18. Bij de beoordeling van de vraag of sprake is van in rechte te beschermen vertrouwen dient te worden onderzocht en vastgesteld of de omstandigheden van het geval bij eiseres de indruk hebben kunnen wekken dat sprake was van een bewuste standpuntbepaling dan wel toezegging van verweerder. Naar het oordeel van de rechtbank is niet gebleken dat verweerder heeft toegezegd of anderszins bij eiseres het in rechte te beschermen vertrouwen heeft gewekt dat de BOR van toepassing is. In dit oordeel weegt de rechtbank mee dat zo verweerder in het kader van de geruisloze inbreng al uitdrukkelijk een standpunt zou hebben ingenomen over het bestaan van de onderneming, waarvoor als zodanig geen bewijs is aangedragen, verweerder daar 22 jaar later voor de toepassing van de BOR niet zonder meer aan gebonden is. De rechtbank neemt daarbij in aanmerking dat gegeven het relatief grote tijdsverloop niet zonder meer aannemelijk is dat de feiten en omstandigheden sinds de geruisloze inbreng in 1991, ongewijzigd zijn gebleven. Aangaande de herinvesteringsreserve heeft eiseres naar het oordeel van de rechtbank niet aannemelijk gemaakt dat de vorming van die reserve een gevolg was van een bewuste standpuntbepaling van verweerder over het ondernemerschap van OG BV. De enkele stelling dat over dit onderwerp in 2005 met de Belastingdienst is gecorrespondeerd is daartoe onvoldoende. Dat over het ondernemerschap uitdrukkelijk een standpunt door verweerder zou zijn ingenomen, ligt ook niet voor de hand nu de besloten vennootschap op grond van de wetsfictie opgenomen in artikel 2, vijfde lid, van de Wet op de vennootschapsbelasting 1969, voor die wet geacht wordt met haar gehele vermogen een onderneming te drijven (zie ook HR 1 juli 1981, ECLI:NL:HR:1981:AW9777, BNB 1981/318).

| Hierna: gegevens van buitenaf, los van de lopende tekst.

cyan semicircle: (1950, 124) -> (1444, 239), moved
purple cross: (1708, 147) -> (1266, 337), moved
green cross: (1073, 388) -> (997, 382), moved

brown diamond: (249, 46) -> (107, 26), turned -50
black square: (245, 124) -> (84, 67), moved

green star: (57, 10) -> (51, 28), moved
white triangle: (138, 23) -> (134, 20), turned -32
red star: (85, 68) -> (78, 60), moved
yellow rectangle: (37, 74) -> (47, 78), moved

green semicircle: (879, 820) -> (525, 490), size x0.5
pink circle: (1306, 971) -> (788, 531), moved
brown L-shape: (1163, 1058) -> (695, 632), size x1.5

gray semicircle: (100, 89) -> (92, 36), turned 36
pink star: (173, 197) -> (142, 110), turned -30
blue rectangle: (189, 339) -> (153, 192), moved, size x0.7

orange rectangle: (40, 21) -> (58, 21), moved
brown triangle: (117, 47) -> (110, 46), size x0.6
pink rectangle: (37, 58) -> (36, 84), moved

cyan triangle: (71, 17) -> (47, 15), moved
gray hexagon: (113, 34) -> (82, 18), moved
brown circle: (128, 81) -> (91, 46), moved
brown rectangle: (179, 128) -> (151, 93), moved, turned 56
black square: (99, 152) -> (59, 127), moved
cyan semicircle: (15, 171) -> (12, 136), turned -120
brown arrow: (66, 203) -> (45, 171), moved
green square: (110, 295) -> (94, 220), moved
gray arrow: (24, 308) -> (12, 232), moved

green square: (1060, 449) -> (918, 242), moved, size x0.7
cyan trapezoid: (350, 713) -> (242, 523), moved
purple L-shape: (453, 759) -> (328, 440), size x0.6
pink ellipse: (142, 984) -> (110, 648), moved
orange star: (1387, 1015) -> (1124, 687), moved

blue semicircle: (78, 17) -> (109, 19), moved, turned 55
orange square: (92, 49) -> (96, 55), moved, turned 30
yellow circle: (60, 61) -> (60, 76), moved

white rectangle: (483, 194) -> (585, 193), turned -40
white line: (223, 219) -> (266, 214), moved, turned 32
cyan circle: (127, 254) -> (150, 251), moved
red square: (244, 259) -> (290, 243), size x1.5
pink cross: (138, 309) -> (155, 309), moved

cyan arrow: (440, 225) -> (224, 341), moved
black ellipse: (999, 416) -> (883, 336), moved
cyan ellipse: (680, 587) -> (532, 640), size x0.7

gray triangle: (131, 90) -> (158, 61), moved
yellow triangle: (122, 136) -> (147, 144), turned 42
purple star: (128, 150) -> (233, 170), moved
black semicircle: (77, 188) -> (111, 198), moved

19. Op grond van artikel 7:12 van de Algemene wet bestuursrecht dient een uitspraak op bezwaar op een deugdelijke motivering te berusten. Indien het bezwaar wordt afgewezen, moet de motivering van dien aard zijn dat het voor de belastingplichtige duidelijk is op welke grond(en) het bezwaar is afgewezen. Hoewel in de uitspraak op bezwaar als zodanig geen motivering is opgenomen, acht de rechtbank eiseres daardoor niet geschaad in haar procesbelang nu voor de motivering wordt verwezen naar “de brief die u al heeft of nog zal ontvangen”. De rechtbank stelt vast dat eiseres een brief met dagtekening 26 november 2014 van verweerder heeft ontvangen waarin onder meer een verslag van het hoorgesprek met eiseres is opgenomen. Onder “Slot” van die brief kan worden gelezen dat verweerder “tot de conclusie [komt] dat in de onderhavige casus, ten aanzien van de werkzaamheden van de erflater, sprake is van werkzaamheden die tot het gebruikelijke vermogensbeheer behoren. Dit leidt dan tot de conclusie dat ten tijde van het overlijden van erflater geen materiële onderneming werd gedreven zodat geen recht bestaat op de bedrijfsopvolgingsfaciliteiten van de Successiewet 1956. De in het bezwaarschrift opgenomen aanvulling over de aftrek van schulden (50% van € 304.443) zal worden gehonoreerd.” Daarmee heeft verweerder naar het oordeel van de rechtbank een voldoende motivering gegeven van zijn uitspraak op bezwaar. De rechtbank verwerpt dan ook de grief van eiseres dat aan de uitspraak op bezwaar een motiveringsgebrek kleeft.
20. Gelet op wat hiervoor is overwogen dient het beroep ongegrond te worden verklaard.
Proceskosten
21. Voor een proceskostenveroordeling bestaat geen aanleiding.
Beslissing
De rechtbank verklaart het beroep ongegrond.
Deze uitspraak is gedaan door mr. T. van Rij, voorzitter, en mr. E. Kouwenhoven en mr. R.C.H.M. Lips, leden, in aanwezigheid van mr. T. Blauw, griffier. De beslissing is in het openbaar uitgesproken op 11 december 2015.